Brief → When a line of the records contains "GlobalEventHandlersEventMap", copy it.

[Task inputs]

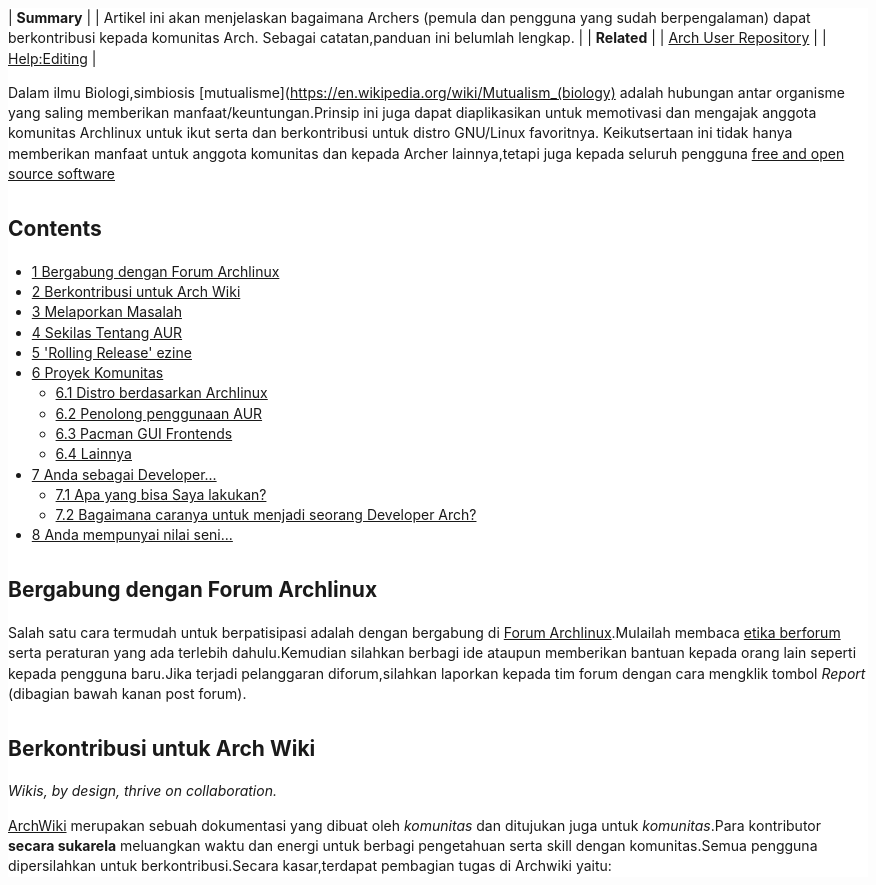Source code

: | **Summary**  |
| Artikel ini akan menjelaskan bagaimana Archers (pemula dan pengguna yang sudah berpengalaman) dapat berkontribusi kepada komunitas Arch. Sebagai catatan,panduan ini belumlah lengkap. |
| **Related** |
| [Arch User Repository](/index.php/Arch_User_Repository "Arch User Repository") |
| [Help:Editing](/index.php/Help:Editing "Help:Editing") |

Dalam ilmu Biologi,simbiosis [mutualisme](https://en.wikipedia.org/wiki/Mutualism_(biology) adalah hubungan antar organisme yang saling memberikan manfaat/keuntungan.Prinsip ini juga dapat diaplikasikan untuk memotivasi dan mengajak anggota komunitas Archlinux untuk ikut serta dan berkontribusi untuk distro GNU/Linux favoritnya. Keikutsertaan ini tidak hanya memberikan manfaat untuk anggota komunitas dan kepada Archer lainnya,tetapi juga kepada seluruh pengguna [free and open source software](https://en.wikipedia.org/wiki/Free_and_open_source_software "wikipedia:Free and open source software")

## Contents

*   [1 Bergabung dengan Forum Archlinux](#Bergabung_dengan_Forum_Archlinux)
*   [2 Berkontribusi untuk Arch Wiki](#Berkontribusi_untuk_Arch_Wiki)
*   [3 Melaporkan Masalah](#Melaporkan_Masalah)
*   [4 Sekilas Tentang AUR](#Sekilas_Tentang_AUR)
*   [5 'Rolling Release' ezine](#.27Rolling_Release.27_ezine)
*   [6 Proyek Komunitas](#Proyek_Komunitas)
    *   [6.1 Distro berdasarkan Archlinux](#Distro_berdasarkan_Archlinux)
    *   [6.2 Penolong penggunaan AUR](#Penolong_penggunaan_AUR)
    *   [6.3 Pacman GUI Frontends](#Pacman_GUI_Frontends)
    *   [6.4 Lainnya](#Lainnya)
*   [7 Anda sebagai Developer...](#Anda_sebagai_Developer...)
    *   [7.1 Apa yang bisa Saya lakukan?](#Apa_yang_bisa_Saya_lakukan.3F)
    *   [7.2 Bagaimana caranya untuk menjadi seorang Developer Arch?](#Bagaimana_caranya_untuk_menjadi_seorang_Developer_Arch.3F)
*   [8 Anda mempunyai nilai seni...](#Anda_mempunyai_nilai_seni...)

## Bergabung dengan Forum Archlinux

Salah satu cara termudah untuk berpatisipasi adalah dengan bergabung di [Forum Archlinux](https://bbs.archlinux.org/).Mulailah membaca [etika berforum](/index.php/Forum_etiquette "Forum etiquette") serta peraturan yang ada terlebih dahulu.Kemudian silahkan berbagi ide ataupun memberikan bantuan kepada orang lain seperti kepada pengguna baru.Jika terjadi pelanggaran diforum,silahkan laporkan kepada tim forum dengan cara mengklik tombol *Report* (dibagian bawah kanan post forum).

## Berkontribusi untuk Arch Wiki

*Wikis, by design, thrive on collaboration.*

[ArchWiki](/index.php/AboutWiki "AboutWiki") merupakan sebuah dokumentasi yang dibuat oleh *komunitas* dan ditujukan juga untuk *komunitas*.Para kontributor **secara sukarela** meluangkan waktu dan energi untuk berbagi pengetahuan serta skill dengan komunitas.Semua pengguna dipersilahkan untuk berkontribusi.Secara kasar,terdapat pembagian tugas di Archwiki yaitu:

[/Task inputs]
[Task inputs]

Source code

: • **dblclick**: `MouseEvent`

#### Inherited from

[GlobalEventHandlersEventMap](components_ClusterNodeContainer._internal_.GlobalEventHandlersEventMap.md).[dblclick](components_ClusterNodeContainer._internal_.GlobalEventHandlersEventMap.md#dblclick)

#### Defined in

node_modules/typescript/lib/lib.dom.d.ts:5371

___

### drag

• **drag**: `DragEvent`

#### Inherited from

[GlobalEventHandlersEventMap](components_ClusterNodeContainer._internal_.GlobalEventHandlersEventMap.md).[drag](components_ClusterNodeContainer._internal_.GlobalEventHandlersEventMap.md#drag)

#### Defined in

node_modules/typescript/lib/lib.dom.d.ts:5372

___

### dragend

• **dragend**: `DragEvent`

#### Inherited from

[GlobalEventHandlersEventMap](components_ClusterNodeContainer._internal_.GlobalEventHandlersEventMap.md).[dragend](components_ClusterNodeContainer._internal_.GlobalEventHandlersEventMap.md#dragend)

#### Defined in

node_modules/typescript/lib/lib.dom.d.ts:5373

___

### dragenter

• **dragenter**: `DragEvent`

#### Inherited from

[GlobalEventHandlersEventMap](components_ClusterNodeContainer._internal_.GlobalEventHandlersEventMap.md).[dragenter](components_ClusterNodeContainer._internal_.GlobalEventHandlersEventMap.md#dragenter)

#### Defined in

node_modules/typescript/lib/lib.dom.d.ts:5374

[/Task inputs]
[Task inputs]

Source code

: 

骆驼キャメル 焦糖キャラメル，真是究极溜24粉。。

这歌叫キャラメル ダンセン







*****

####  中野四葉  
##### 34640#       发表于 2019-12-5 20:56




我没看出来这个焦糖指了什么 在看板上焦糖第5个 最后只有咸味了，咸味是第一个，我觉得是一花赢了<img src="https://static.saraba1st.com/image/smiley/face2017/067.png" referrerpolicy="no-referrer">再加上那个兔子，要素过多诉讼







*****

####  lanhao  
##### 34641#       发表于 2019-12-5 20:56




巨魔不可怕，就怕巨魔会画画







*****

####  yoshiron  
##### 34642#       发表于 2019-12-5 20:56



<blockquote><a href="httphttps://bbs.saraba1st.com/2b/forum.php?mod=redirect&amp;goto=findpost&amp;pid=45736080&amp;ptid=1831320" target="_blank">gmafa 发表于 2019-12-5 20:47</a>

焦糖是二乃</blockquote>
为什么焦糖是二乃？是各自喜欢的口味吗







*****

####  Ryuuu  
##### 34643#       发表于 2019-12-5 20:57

[/Task inputs]

Your response →
[GlobalEventHandlersEventMap](components_ClusterNodeContainer._internal_.GlobalEventHandlersEventMap.md).[dblclick](components_ClusterNodeContainer._internal_.GlobalEventHandlersEventMap.md#dblclick)
[GlobalEventHandlersEventMap](components_ClusterNodeContainer._internal_.GlobalEventHandlersEventMap.md).[drag](components_ClusterNodeContainer._internal_.GlobalEventHandlersEventMap.md#drag)
[GlobalEventHandlersEventMap](components_ClusterNodeContainer._internal_.GlobalEventHandlersEventMap.md).[dragend](components_ClusterNodeContainer._internal_.GlobalEventHandlersEventMap.md#dragend)
[GlobalEventHandlersEventMap](components_ClusterNodeContainer._internal_.GlobalEventHandlersEventMap.md).[dragenter](components_ClusterNodeContainer._internal_.GlobalEventHandlersEventMap.md#dragenter)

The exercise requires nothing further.